The records:
»»
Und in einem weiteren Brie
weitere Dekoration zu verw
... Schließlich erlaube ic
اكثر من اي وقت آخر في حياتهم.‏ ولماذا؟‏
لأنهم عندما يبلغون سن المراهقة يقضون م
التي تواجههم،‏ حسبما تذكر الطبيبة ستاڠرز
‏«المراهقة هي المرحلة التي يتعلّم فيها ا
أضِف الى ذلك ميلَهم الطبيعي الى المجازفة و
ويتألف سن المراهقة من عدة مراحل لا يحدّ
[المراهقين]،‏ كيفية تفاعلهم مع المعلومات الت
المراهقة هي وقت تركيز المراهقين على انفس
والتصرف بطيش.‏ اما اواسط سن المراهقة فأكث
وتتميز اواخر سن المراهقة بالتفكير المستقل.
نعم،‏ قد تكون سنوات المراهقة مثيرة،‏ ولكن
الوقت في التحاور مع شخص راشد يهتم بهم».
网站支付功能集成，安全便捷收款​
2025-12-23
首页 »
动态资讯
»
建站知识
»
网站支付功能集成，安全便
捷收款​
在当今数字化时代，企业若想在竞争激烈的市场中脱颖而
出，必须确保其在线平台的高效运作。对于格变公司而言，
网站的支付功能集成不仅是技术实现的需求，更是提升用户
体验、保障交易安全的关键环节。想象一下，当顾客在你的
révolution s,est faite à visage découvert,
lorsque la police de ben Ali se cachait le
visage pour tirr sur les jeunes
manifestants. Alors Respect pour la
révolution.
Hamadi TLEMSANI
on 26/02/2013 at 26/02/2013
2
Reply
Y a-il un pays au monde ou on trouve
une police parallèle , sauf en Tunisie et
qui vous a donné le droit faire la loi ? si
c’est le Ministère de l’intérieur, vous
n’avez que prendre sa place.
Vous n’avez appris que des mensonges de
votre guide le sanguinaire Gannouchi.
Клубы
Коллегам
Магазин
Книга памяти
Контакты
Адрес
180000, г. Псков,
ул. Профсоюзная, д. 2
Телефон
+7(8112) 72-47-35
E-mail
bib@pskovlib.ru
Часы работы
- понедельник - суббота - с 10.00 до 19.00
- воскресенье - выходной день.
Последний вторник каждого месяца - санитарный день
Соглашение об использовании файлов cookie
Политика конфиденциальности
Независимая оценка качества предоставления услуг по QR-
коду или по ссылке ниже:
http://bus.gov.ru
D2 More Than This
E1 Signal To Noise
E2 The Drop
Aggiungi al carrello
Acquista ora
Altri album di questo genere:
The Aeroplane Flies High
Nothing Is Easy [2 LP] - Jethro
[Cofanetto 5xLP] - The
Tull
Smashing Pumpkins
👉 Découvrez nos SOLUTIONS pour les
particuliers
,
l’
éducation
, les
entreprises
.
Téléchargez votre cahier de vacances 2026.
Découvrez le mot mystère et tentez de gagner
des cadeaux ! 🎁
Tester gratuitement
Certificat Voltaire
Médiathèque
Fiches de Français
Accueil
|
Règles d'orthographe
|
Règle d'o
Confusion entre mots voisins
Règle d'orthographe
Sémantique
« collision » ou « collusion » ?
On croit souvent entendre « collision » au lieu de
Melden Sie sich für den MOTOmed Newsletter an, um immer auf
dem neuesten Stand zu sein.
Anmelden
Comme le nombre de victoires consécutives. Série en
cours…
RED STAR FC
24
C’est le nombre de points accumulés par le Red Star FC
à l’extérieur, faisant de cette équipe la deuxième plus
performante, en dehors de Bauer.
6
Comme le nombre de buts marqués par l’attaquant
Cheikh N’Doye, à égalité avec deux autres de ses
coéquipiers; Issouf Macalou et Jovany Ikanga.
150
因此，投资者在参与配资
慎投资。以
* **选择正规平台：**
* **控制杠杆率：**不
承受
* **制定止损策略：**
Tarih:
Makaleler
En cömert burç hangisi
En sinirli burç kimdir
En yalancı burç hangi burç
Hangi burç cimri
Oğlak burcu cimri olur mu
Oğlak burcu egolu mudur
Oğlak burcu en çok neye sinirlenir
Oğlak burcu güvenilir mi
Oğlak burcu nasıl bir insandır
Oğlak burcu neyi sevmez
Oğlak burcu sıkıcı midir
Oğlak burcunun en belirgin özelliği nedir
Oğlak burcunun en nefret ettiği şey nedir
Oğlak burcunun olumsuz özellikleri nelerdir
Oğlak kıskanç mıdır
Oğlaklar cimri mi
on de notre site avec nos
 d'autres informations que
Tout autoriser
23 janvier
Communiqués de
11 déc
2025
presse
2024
««
Directive:
When you reach the line containing "on de notre site avec nos" in the data above, retype it and each line after it through the final one, exactly as written.

Response:
on de notre site avec nos
 d'autres informations que
Tout autoriser
23 janvier
Communiqués de
11 déc
2025
presse
2024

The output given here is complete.